Residual based automatic scaling

lindsayad commented 4 years ago

Reason

Convergence checks, both linear and nonlinear, are based on residuals. In multi-physics simulations with bad comparative residual scaling a linear solve may be considered converged even when it doesn't sufficiently solve one variable resulting in a bad Newton step for that variable. This can eventually result in a failed non-linear solve (in the case of ReferenceResidualProblem) for example because the "less important" variable never converges. Alternatively for the traditional convergence check for FEProblem a non-linear solve may be considered converged even when the "less important" variable hasn't moved at all.

Design

Very similar to automatic scaling based on the Jacobian/preconditioning matrix but use the residual values. Moreover, we may want the default to be to compute it on every time step since loads may be changing dramatically for these multi-physics simulations.

Impact

Hopefully improve solve convergence for some multi-physics applications

lindsayad commented 4 years ago

@bwspenc @novasr @friedmud @fdkong

fdkong commented 4 years ago

@lindsayad Actually we could do both if we want. Do you think it is reasonable ?

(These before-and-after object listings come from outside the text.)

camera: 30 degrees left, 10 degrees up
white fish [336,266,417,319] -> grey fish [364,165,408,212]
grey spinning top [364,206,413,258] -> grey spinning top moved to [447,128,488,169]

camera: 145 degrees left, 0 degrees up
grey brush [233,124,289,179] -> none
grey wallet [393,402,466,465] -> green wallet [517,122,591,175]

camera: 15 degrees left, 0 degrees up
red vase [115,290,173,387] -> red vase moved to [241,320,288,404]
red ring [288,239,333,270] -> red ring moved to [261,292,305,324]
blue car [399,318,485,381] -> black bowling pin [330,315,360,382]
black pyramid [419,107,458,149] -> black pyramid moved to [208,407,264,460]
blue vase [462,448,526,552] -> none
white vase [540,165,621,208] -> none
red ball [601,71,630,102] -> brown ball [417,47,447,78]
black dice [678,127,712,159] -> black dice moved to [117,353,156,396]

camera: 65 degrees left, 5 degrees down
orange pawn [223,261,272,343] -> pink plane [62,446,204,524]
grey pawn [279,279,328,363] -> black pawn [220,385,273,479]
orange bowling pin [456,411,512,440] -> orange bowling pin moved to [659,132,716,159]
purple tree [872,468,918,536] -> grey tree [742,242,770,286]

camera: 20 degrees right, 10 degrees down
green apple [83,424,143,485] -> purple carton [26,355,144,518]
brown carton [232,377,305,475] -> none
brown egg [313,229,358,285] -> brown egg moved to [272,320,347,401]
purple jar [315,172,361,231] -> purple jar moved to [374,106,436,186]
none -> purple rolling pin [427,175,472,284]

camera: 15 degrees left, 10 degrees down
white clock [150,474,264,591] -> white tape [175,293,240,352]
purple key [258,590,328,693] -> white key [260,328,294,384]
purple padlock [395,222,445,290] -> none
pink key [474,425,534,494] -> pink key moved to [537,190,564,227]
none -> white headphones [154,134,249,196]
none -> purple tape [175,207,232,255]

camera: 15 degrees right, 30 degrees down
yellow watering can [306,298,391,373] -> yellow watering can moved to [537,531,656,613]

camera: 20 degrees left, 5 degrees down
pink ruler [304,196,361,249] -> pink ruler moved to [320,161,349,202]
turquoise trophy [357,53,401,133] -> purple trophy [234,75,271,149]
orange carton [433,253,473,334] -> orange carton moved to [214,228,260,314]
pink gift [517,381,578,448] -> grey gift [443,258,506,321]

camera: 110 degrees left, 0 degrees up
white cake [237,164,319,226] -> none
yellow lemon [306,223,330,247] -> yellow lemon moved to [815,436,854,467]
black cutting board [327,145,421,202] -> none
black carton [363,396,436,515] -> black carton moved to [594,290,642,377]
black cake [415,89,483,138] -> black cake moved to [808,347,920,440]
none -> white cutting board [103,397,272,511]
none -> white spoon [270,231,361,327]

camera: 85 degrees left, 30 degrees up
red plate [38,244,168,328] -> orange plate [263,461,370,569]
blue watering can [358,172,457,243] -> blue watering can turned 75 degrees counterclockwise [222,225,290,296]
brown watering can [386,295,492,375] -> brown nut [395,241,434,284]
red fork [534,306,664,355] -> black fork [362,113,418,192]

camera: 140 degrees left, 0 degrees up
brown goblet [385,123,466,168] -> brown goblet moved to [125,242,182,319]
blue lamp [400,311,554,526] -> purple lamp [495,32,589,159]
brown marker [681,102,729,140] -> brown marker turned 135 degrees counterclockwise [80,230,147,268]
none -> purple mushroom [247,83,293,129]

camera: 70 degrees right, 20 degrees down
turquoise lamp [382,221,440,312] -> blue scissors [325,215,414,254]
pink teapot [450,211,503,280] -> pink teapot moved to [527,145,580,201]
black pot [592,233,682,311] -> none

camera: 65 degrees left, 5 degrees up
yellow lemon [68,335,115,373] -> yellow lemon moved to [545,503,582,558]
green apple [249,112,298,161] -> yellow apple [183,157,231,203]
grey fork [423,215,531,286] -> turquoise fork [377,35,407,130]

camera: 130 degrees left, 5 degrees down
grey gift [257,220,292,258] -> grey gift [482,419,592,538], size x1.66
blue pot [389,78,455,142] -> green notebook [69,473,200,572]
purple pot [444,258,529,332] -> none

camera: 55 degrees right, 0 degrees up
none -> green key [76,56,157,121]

lindsayad commented 4 years ago

What do you mean? Have the option to do both? Or do both within the same simulation? I would struggle to see how we can use them both in one simulation

lindsayad commented 4 years ago

Would you scale the residual in a custom convergence check (both linear and non-linear) if you want to do both?

fdkong commented 4 years ago

OK, Residual scaling help bring the nonlinear residual to a nice scale, and help convergence check.

'Jacobian scaling' will improve the condition number of matrix.

If we want to apply both, then 'Jacobian scaling' can be considered as a linear preconditioner in this context.

But I am not sure if we can get any benefits or not by doing this.

tophmatthews commented 4 years ago

I struggle to see why this matters in reference residual, since each variable is compared against itself?

dschwen commented 4 years ago

I think it might matter for Eisenstat-Walker, which doesn't know anything about the scaling. Alex mentioned that ideally both the jacobian as well as the residual should be close to unity.

lindsayad commented 4 years ago

It could matter for any linear solve because one could envision a situation where even if the linear residual has been cranked down my orders of magnitude, if we were to examine a sub-vector of that linear residual corresponding to an individual variable we might find that it's norm has barely changed at all...

lindsayad commented 4 years ago

If we want to apply both, then 'Jacobian scaling' can be considered as a linear preconditioner in this context.

Ok, you want to do this?

bwspenc commented 4 years ago

If we want to apply both, then 'Jacobian scaling' can be considered as a linear preconditioner in this context.

So would it be applied on top of whatever other preconditioner was computed? I don't think that would work because the preconditioner was already computed to be correct for the physics, and scaling it would make it wrong.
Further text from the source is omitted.